Put every line of the items below into a numbered list, and leave out any blank lines.

####################

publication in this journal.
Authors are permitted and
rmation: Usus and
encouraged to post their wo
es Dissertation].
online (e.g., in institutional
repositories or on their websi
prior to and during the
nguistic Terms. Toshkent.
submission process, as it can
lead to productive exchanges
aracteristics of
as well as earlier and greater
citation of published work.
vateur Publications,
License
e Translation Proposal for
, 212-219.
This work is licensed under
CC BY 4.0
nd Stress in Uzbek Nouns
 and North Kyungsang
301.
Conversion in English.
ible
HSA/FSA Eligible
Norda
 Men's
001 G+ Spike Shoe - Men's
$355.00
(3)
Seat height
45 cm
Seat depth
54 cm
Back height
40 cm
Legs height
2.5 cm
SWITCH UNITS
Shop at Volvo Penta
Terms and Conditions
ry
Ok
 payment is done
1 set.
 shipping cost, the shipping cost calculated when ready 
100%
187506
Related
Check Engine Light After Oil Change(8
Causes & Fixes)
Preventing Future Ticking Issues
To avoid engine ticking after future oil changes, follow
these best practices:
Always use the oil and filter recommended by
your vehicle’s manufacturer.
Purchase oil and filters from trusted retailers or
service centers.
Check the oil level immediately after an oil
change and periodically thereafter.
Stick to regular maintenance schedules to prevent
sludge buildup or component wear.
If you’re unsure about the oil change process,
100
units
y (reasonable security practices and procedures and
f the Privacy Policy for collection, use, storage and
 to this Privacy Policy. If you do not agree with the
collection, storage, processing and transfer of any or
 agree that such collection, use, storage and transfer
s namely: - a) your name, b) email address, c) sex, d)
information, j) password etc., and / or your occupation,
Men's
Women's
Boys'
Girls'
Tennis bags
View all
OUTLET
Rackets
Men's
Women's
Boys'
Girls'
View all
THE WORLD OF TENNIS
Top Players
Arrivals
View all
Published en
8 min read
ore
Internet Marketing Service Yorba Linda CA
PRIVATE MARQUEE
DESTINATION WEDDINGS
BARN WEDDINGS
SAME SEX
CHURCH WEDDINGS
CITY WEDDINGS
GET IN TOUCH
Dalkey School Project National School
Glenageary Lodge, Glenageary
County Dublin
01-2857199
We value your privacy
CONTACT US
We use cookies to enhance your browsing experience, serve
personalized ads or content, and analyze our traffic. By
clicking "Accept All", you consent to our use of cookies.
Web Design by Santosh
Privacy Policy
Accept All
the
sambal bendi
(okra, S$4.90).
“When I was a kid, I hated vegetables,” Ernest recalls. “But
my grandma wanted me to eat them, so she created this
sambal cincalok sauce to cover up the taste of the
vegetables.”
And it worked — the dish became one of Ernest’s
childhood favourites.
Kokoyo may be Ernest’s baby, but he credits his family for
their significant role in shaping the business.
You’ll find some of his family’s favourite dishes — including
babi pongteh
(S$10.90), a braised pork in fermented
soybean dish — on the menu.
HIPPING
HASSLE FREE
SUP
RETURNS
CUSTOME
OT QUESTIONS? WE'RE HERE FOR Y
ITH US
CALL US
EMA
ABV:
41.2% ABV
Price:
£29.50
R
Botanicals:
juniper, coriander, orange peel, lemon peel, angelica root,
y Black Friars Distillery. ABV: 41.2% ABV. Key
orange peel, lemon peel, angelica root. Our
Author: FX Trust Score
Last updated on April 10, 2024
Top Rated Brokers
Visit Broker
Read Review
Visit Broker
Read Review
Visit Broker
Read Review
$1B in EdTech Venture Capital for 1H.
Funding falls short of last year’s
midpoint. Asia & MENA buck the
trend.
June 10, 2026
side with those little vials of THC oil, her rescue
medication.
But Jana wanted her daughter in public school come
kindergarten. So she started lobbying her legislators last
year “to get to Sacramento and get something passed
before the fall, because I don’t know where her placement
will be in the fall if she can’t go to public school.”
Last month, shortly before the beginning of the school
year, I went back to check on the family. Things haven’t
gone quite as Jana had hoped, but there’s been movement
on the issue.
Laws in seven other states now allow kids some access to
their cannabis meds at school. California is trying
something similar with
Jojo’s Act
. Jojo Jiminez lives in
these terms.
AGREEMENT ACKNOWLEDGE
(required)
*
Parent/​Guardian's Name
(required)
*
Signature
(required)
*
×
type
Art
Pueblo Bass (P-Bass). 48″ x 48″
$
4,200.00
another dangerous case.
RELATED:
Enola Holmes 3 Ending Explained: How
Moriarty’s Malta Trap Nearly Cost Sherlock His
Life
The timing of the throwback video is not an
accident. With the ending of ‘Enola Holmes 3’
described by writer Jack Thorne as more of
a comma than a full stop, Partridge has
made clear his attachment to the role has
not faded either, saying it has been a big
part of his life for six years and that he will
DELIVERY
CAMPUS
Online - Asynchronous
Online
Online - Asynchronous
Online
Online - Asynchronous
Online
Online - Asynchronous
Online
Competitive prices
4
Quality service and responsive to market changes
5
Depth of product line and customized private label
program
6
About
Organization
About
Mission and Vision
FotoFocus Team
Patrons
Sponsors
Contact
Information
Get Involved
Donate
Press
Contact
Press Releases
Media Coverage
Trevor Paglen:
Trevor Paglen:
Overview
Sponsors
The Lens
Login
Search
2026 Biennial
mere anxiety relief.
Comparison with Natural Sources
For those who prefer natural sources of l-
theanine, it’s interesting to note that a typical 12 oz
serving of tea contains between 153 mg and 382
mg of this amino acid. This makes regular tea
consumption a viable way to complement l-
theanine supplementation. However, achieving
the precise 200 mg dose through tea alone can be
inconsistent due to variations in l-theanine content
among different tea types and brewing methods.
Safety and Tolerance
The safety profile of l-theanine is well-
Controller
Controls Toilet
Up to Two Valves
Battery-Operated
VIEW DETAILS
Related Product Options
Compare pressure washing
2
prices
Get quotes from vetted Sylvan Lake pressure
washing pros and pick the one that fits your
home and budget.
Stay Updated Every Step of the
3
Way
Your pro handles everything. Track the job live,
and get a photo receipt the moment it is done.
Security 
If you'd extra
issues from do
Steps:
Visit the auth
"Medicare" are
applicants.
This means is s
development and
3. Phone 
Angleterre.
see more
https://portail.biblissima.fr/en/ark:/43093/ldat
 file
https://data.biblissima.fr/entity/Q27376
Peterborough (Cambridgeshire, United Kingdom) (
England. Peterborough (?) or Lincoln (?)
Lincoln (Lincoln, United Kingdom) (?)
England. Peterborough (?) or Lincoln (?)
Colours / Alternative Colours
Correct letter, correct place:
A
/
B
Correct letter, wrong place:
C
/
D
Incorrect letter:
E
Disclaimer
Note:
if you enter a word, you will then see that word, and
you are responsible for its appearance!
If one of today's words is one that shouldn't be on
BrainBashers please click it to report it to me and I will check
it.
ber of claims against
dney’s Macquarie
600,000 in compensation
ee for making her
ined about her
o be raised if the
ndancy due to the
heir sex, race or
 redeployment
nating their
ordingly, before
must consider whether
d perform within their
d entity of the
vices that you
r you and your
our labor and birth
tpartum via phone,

####################

EXERCISE RESULT:
1. publication in this journal.
2. Authors are permitted and
3. rmation: Usus and
4. encouraged to post their wo
5. es Dissertation].
6. online (e.g., in institutional
7. repositories or on their websi
8. prior to and during the
9. nguistic Terms. Toshkent.
10. submission process, as it can
11. lead to productive exchanges
12. aracteristics of
13. as well as earlier and greater
14. citation of published work.
15. vateur Publications,
16. License
17. e Translation Proposal for
18. , 212-219.
19. This work is licensed under
20. CC BY 4.0
21. nd Stress in Uzbek Nouns
22.  and North Kyungsang
23. 301.
24. Conversion in English.
25. ible
26. HSA/FSA Eligible
27. Norda
28.  Men's
29. 001 G+ Spike Shoe - Men's
30. $355.00
31. (3)
32. Seat height
33. 45 cm
34. Seat depth
35. 54 cm
36. Back height
37. 40 cm
38. Legs height
39. 2.5 cm
40. SWITCH UNITS
41. Shop at Volvo Penta
42. Terms and Conditions
43. ry
44. Ok
45.  payment is done
46. 1 set.
47.  shipping cost, the shipping cost calculated when ready 
48. 100%
49. 187506
50. Related
51. Check Engine Light After Oil Change(8
52. Causes & Fixes)
53. Preventing Future Ticking Issues
54. To avoid engine ticking after future oil changes, follow
55. these best practices:
56. Always use the oil and filter recommended by
57. your vehicle’s manufacturer.
58. Purchase oil and filters from trusted retailers or
59. service centers.
60. Check the oil level immediately after an oil
61. change and periodically thereafter.
62. Stick to regular maintenance schedules to prevent
63. sludge buildup or component wear.
64. If you’re unsure about the oil change process,
65. 100
66. units
67. y (reasonable security practices and procedures and
68. f the Privacy Policy for collection, use, storage and
69.  to this Privacy Policy. If you do not agree with the
70. collection, storage, processing and transfer of any or
71.  agree that such collection, use, storage and transfer
72. s namely: - a) your name, b) email address, c) sex, d)
73. information, j) password etc., and / or your occupation,
74. Men's
75. Women's
76. Boys'
77. Girls'
78. Tennis bags
79. View all
80. OUTLET
81. Rackets
82. Men's
83. Women's
84. Boys'
85. Girls'
86. View all
87. THE WORLD OF TENNIS
88. Top Players
89. Arrivals
90. View all
91. Published en
92. 8 min read
93. ore
94. Internet Marketing Service Yorba Linda CA
95. PRIVATE MARQUEE
96. DESTINATION WEDDINGS
97. BARN WEDDINGS
98. SAME SEX
99. CHURCH WEDDINGS
100. CITY WEDDINGS
101. GET IN TOUCH
102. Dalkey School Project National School
103. Glenageary Lodge, Glenageary
104. County Dublin
105. 01-2857199
106. We value your privacy
107. CONTACT US
108. We use cookies to enhance your browsing experience, serve
109. personalized ads or content, and analyze our traffic. By
110. clicking "Accept All", you consent to our use of cookies.
111. Web Design by Santosh
112. Privacy Policy
113. Accept All
114. the
115. sambal bendi
116. (okra, S$4.90).
117. “When I was a kid, I hated vegetables,” Ernest recalls. “But
118. my grandma wanted me to eat them, so she created this
119. sambal cincalok sauce to cover up the taste of the
120. vegetables.”
121. And it worked — the dish became one of Ernest’s
122. childhood favourites.
123. Kokoyo may be Ernest’s baby, but he credits his family for
124. their significant role in shaping the business.
125. You’ll find some of his family’s favourite dishes — including
126. babi pongteh
127. (S$10.90), a braised pork in fermented
128. soybean dish — on the menu.
129. HIPPING
130. HASSLE FREE
131. SUP
132. RETURNS
133. CUSTOME
134. OT QUESTIONS? WE'RE HERE FOR Y
135. ITH US
136. CALL US
137. EMA
138. ABV:
139. 41.2% ABV
140. Price:
141. £29.50
142. R
143. Botanicals:
144. juniper, coriander, orange peel, lemon peel, angelica root,
145. y Black Friars Distillery. ABV: 41.2% ABV. Key
146. orange peel, lemon peel, angelica root. Our
147. Author: FX Trust Score
148. Last updated on April 10, 2024
149. Top Rated Brokers
150. Visit Broker
151. Read Review
152. Visit Broker
153. Read Review
154. Visit Broker
155. Read Review
156. $1B in EdTech Venture Capital for 1H.
157. Funding falls short of last year’s
158. midpoint. Asia & MENA buck the
159. trend.
160. June 10, 2026
161. side with those little vials of THC oil, her rescue
162. medication.
163. But Jana wanted her daughter in public school come
164. kindergarten. So she started lobbying her legislators last
165. year “to get to Sacramento and get something passed
166. before the fall, because I don’t know where her placement
167. will be in the fall if she can’t go to public school.”
168. Last month, shortly before the beginning of the school
169. year, I went back to check on the family. Things haven’t
170. gone quite as Jana had hoped, but there’s been movement
171. on the issue.
172. Laws in seven other states now allow kids some access to
173. their cannabis meds at school. California is trying
174. something similar with
175. Jojo’s Act
176. . Jojo Jiminez lives in
177. these terms.
178. AGREEMENT ACKNOWLEDGE
179. (required)
180. *
181. Parent/​Guardian's Name
182. (required)
183. *
184. Signature
185. (required)
186. *
187. ×
188. type
189. Art
190. Pueblo Bass (P-Bass). 48″ x 48″
191. $
192. 4,200.00
193. another dangerous case.
194. RELATED:
195. Enola Holmes 3 Ending Explained: How
196. Moriarty’s Malta Trap Nearly Cost Sherlock His
197. Life
198. The timing of the throwback video is not an
199. accident. With the ending of ‘Enola Holmes 3’
200. described by writer Jack Thorne as more of
201. a comma than a full stop, Partridge has
202. made clear his attachment to the role has
203. not faded either, saying it has been a big
204. part of his life for six years and that he will
205. DELIVERY
206. CAMPUS
207. Online - Asynchronous
208. Online
209. Online - Asynchronous
210. Online
211. Online - Asynchronous
212. Online
213. Online - Asynchronous
214. Online
215. Competitive prices
216. 4
217. Quality service and responsive to market changes
218. 5
219. Depth of product line and customized private label
220. program
221. 6
222. About
223. Organization
224. About
225. Mission and Vision
226. FotoFocus Team
227. Patrons
228. Sponsors
229. Contact
230. Information
231. Get Involved
232. Donate
233. Press
234. Contact
235. Press Releases
236. Media Coverage
237. Trevor Paglen:
238. Trevor Paglen:
239. Overview
240. Sponsors
241. The Lens
242. Login
243. Search
244. 2026 Biennial
245. mere anxiety relief.
246. Comparison with Natural Sources
247. For those who prefer natural sources of l-
248. theanine, it’s interesting to note that a typical 12 oz
249. serving of tea contains between 153 mg and 382
250. mg of this amino acid. This makes regular tea
251. consumption a viable way to complement l-
252. theanine supplementation. However, achieving
253. the precise 200 mg dose through tea alone can be
254. inconsistent due to variations in l-theanine content
255. among different tea types and brewing methods.
256. Safety and Tolerance
257. The safety profile of l-theanine is well-
258. Controller
259. Controls Toilet
260. Up to Two Valves
261. Battery-Operated
262. VIEW DETAILS
263. Related Product Options
264. Compare pressure washing
265. 2
266. prices
267. Get quotes from vetted Sylvan Lake pressure
268. washing pros and pick the one that fits your
269. home and budget.
270. Stay Updated Every Step of the
271. 3
272. Way
273. Your pro handles everything. Track the job live,
274. and get a photo receipt the moment it is done.
275. Security 
276. If you'd extra
277. issues from do
278. Steps:
279. Visit the auth
280. "Medicare" are
281. applicants.
282. This means is s
283. development and
284. 3. Phone 
285. Angleterre.
286. see more
287. https://portail.biblissima.fr/en/ark:/43093/ldat
288.  file
289. https://data.biblissima.fr/entity/Q27376
290. Peterborough (Cambridgeshire, United Kingdom) (
291. England. Peterborough (?) or Lincoln (?)
292. Lincoln (Lincoln, United Kingdom) (?)
293. England. Peterborough (?) or Lincoln (?)
294. Colours / Alternative Colours
295. Correct letter, correct place:
296. A
297. /
298. B
299. Correct letter, wrong place:
300. C
301. /
302. D
303. Incorrect letter:
304. E
305. Disclaimer
306. Note:
307. if you enter a word, you will then see that word, and
308. you are responsible for its appearance!
309. If one of today's words is one that shouldn't be on
310. BrainBashers please click it to report it to me and I will check
311. it.
312. ber of claims against
313. dney’s Macquarie
314. 600,000 in compensation
315. ee for making her
316. ined about her
317. o be raised if the
318. ndancy due to the
319. heir sex, race or
320.  redeployment
321. nating their
322. ordingly, before
323. must consider whether
324. d perform within their
325. d entity of the
326. vices that you
327. r you and your
328. our labor and birth
329. tpartum via phone,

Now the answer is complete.